Excess supply meets static demand

Investors face rude awakening as Saudi oil power challenged 

by Nick Butler

Mon 20 Oct 2014

This is the first of two articles on the oil price fall. The second, on the political implications around the world, appears tomorrow.

The 25% oil price fall in less than three months is exceptional. In a politically driven market, many people believe a political decision by someone, somewhere must have forced prices down. The most popular conspiracy theory is that the US and Saudi Arabia have combined to take money away from their major enemies – Russia and Iran – and bring them to the negotiating table to sort out a deal, respectively, on Ukraine and Iran’s nuclear ambitions.

This notion has some plausibility – but I don’t believe it. The reality is more prosaic. As I have been saying for well over a year, excess supply continues to chase static demand. The result is falling prices. And this may well continue.

The interesting question is what happens next. That’s down to the Saudis. The risk for the whole industry, and for many countries dependent on oil revenues, is that Saudi Arabia may have lost control of the market. Prices could go a good deal lower with wide and mostly negative consequences, starting with more regional instability and a cutback in investment which can only feed the next cycle.

We tend to have a mental image of Saudi Arabia from the 1970s and 1980s: a fabulously wealthy country with a tiny population sitting on a sea of oil, staffed by brilliant technocrats who can set the world price by adjusting output and exports at will.

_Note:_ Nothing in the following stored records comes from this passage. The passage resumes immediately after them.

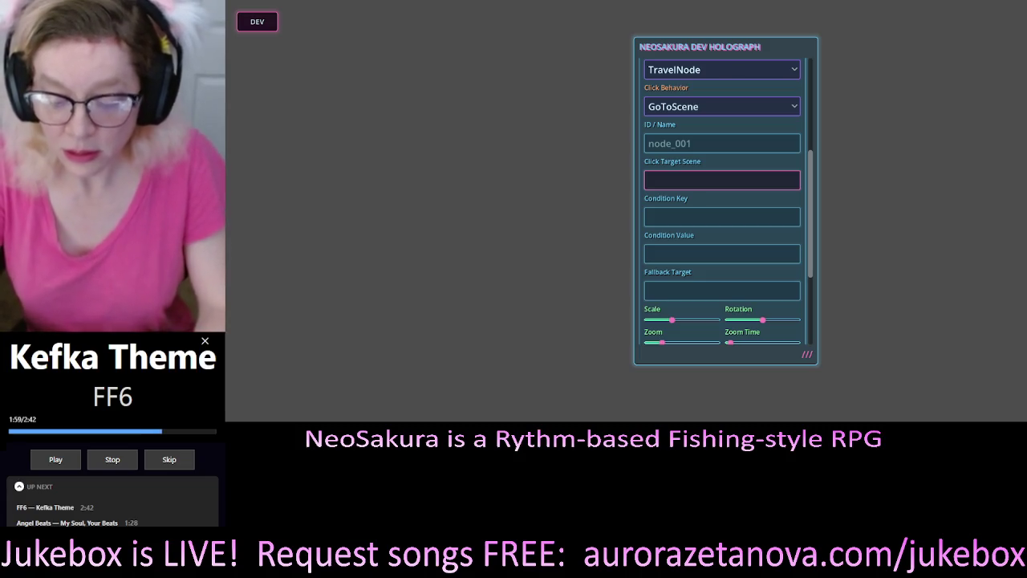
pyautogui.scroll(3, 722, 201)
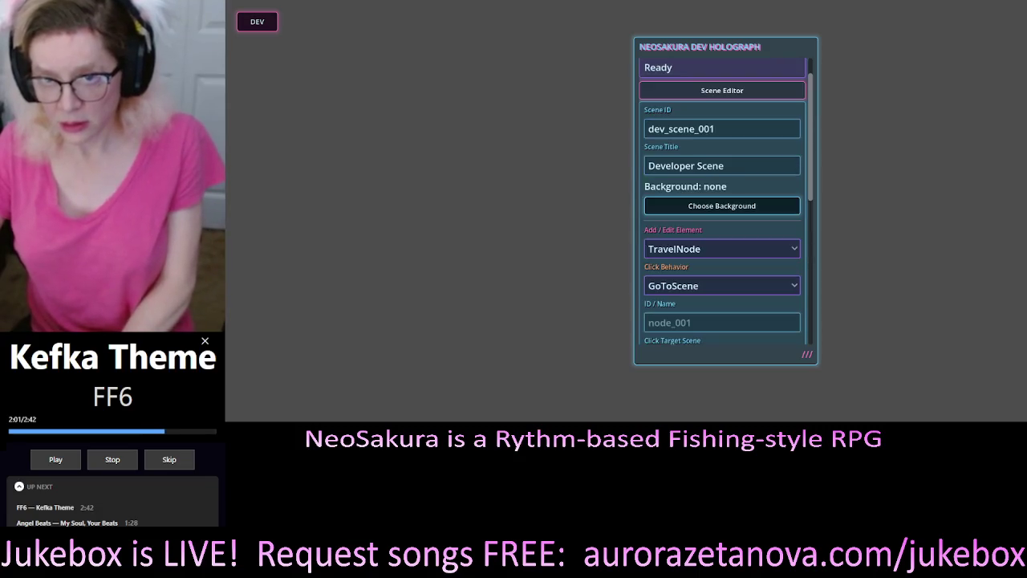
# Change the element type from TravelNode to Object and check the click behavior choices unchanged.
pyautogui.scroll(-3, 723, 201)
pyautogui.click(683, 105)
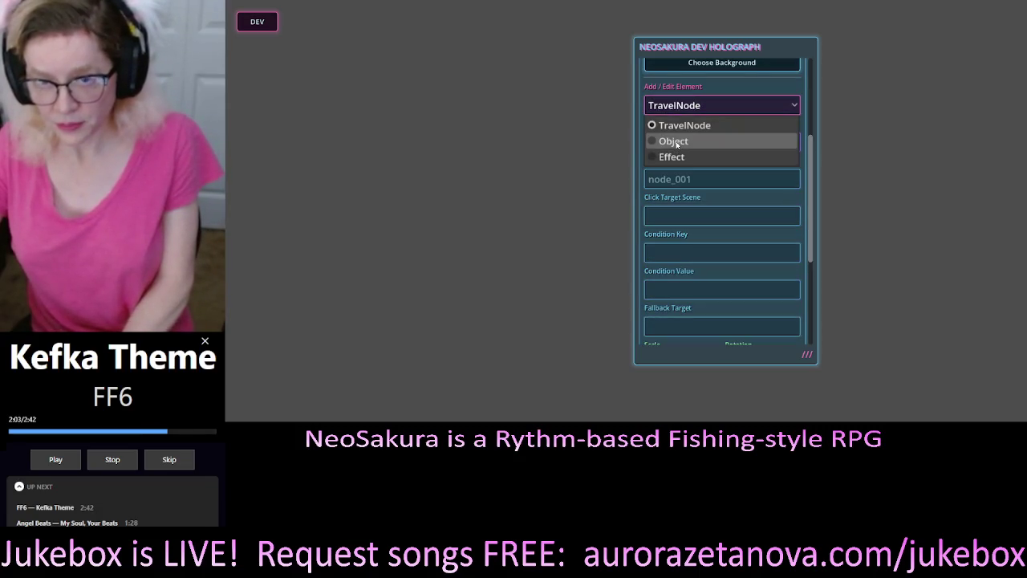
pyautogui.click(676, 142)
pyautogui.scroll(-1, 705, 122)
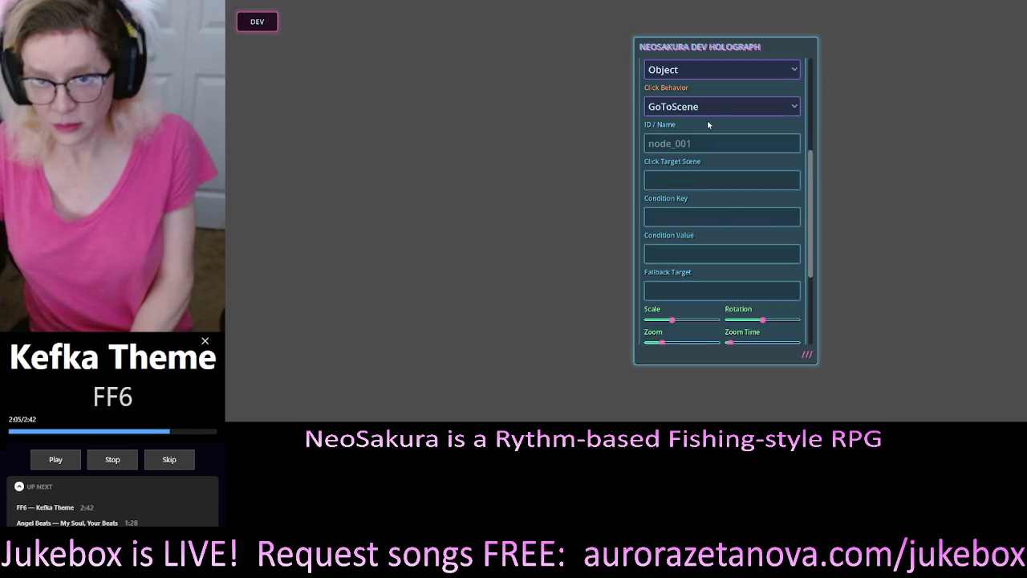
pyautogui.click(717, 106)
pyautogui.click(721, 107)
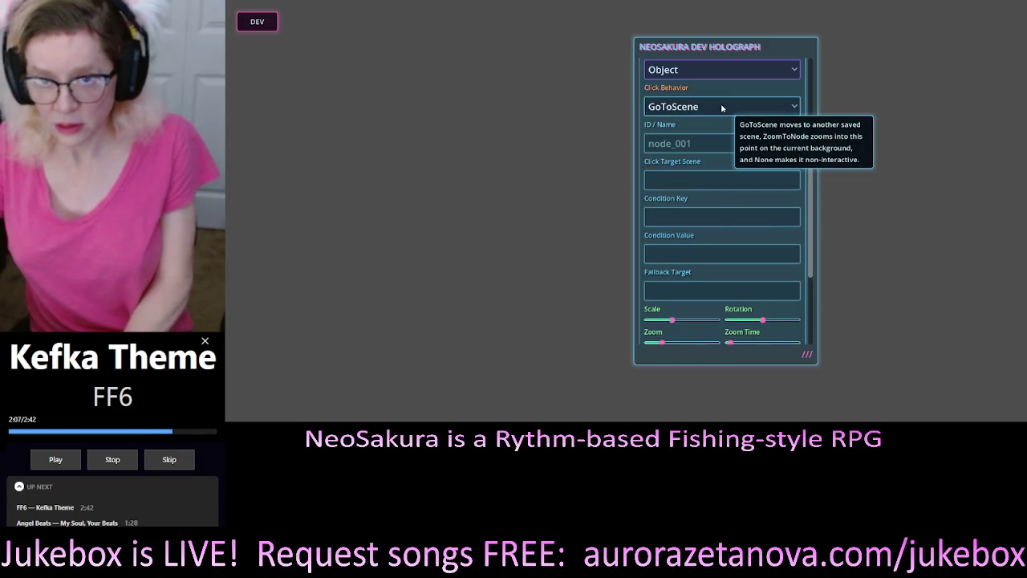
pyautogui.scroll(2, 722, 112)
pyautogui.scroll(-2, 726, 108)
pyautogui.scroll(1, 719, 114)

This power supposedly gives Saudi Arabia not just enormous revenues but also US protection in a dangerous world.

If it ever reflected the truth, this image is now wrong in almost every respect. Saudi rulers are struggling in the face of dissent across the Middle East. The population is now almost 30 million, up from 5.7 million in 1970. The technocrats have failed to develop an industrial economy or to find gas to provide local power. Domestic oil demand keeps on rising. 30 million Saudis now use as much oil (3m barrels per day) as 203 million Brazilians.

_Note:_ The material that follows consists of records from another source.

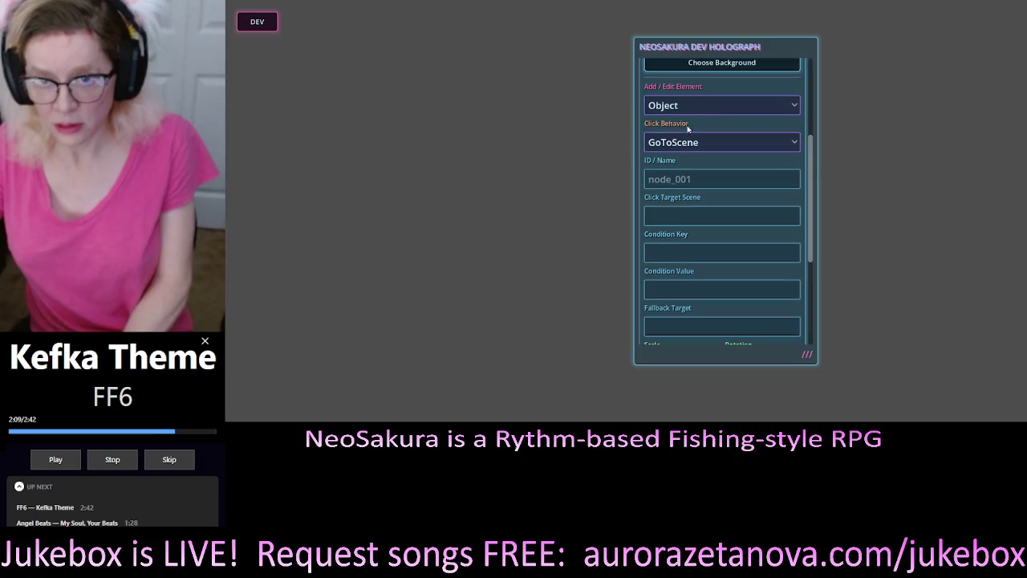
# Reopen the Click Behavior list a few times, leaving GoToScene selected.
pyautogui.click(701, 144)
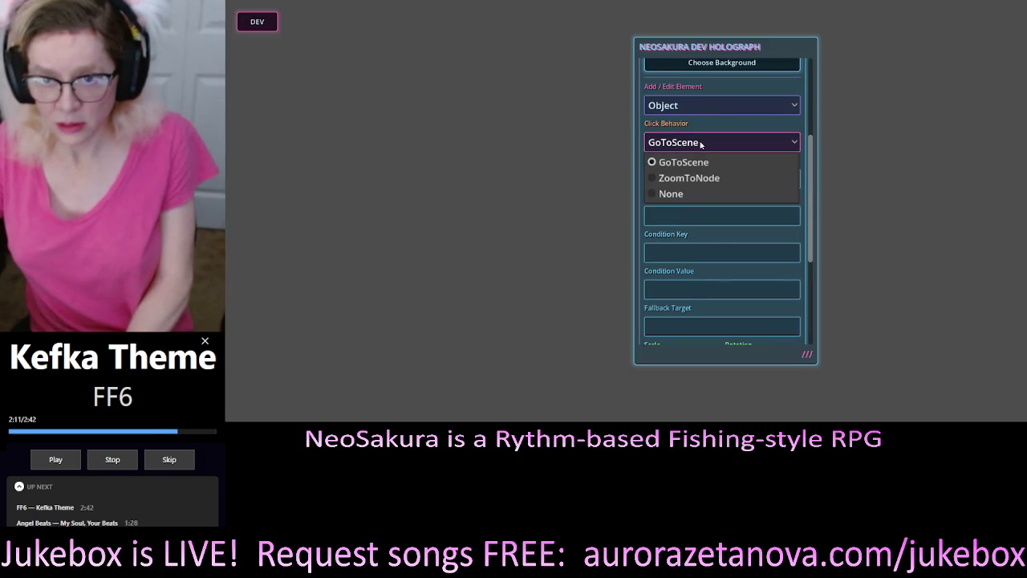
pyautogui.click(745, 129)
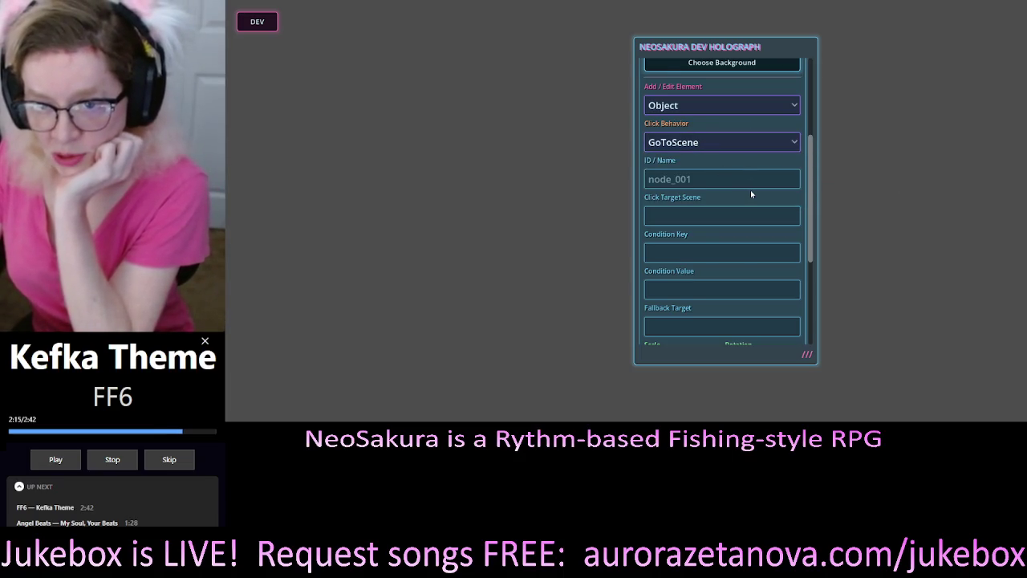
pyautogui.scroll(-1, 751, 190)
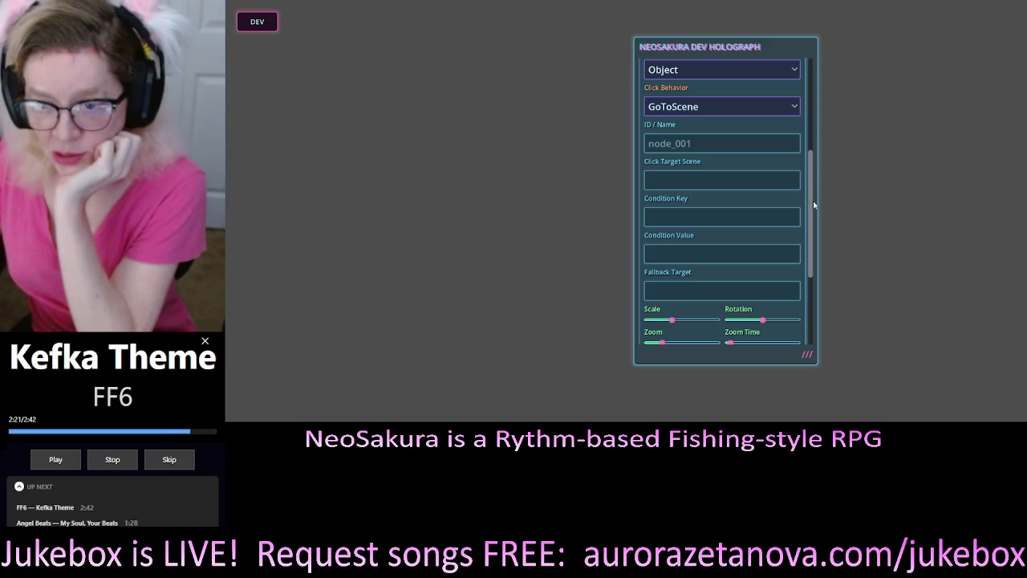
pyautogui.scroll(-1, 814, 203)
pyautogui.scroll(1, 814, 202)
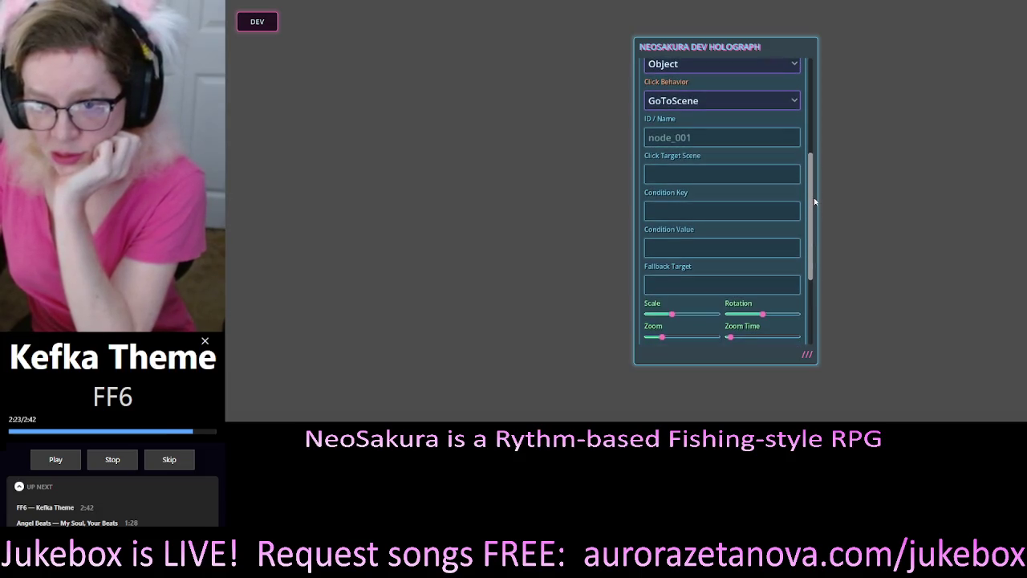
pyautogui.scroll(1, 814, 196)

The Saudis may no longer be in any position to reverse the price fall. The danger of the trend since June is that, with each step downwards, other producers tend to increase short-term production to maximise much-needed revenue. Any field which can produce a bit more is pushed a little harder; normal maintenance schedules are postponed, and so on. The price drop over the last three months has not generated any fall in production.

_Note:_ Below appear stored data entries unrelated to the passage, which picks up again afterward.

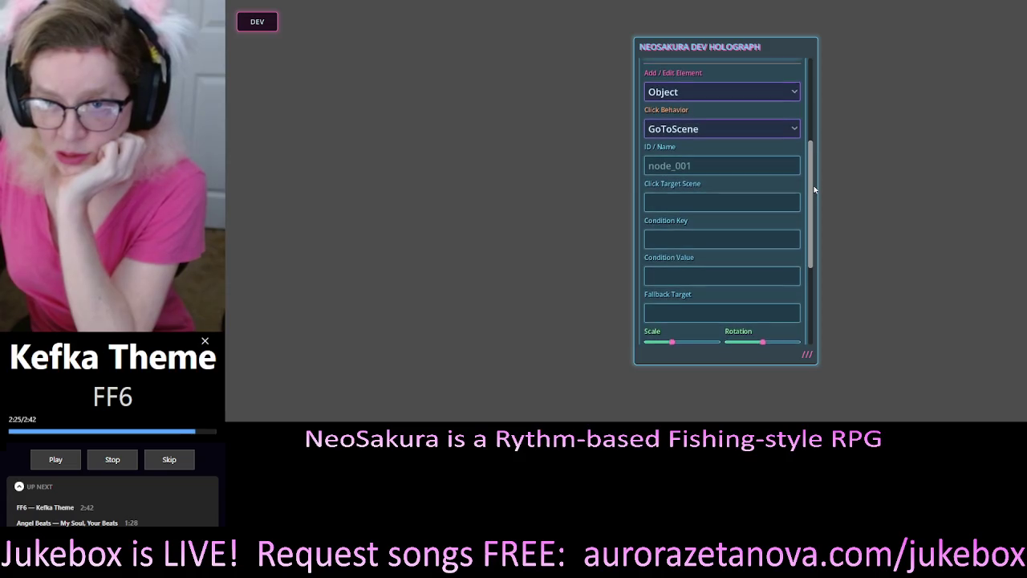
pyautogui.click(688, 115)
pyautogui.click(687, 115)
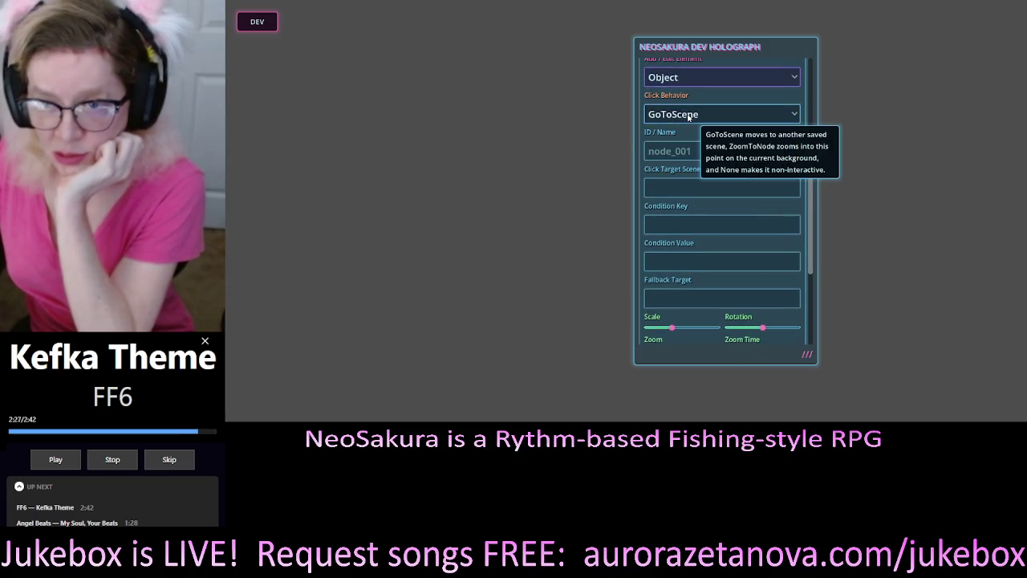
pyautogui.click(688, 115)
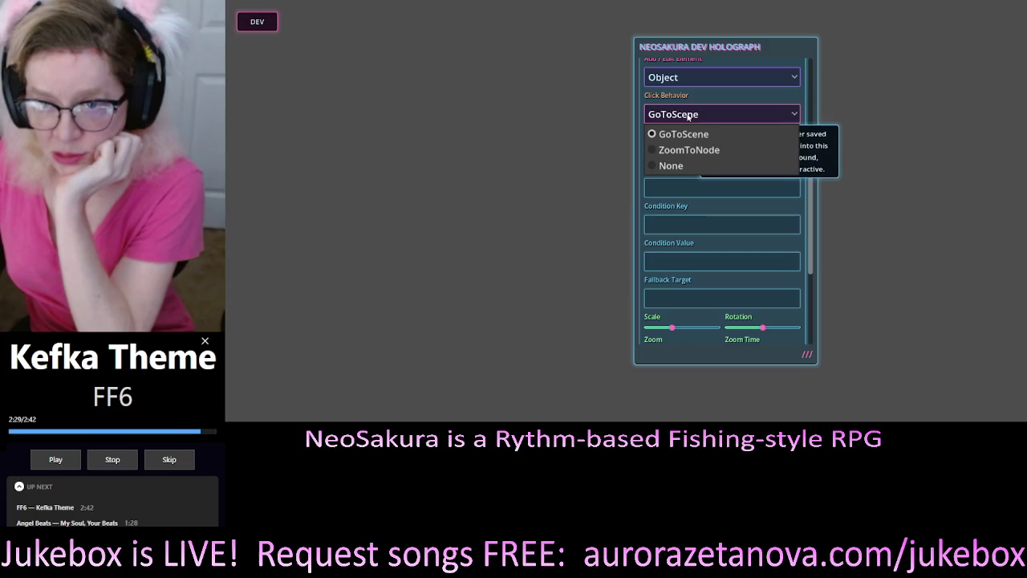
pyautogui.click(687, 115)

On the basis of standard economic theory, a fall in prices should stimulate demand. But the oil market is a special place where production costs are much disguised by consumer taxes or subsidies. We are not likely to see a dramatic demand effect as a result of what has happened — not least because in the US, Europe and Japan, oil demand is in structural decline.

The only action which would break this trend is a sharp and sustained Saudi output cut. Saudi Arabia has acted in this way in the past but never alone. Its cuts have always been part of a strategy agreed (even in only a modest way) with the rest of the Organization of the Petroleum Exporting Countries. But the world has changed. It’s hard to think of any OPEC state, except perhaps Kuwait, in a position to accept a sustained cut in production and revenue.

The Saudis are on their own. Restoring order would require a serious cut in output of perhaps 2m bpd for a sustained period to rebalance a market in surplus even in the absence of significant supplies from Libya and Iran. In the short term such action would require a rewritten budget, reduced domestic welfare and defence spending, and a cut in subsidies to regional allies struggling in the aftermath of the Arab Spring.

In this febrile setting, the scope for miscalculation is enormous. Oil prices have been set by politics but fundamentals have a habit of reasserting themselves. Once started, a price fall will be very hard to reverse. Much of the Saudis’ oil market power is psychological. People believe that, because they have controlled prices in the past, they will do so for ever. Many investments across the world are grounded on that belief. If it turns out not to be true, investors face an uncomfortable awakening.

Prof. Nick Butler, a member of the OMFIF Advisory Board, is Chair, King’s Policy Institute, King’s College London.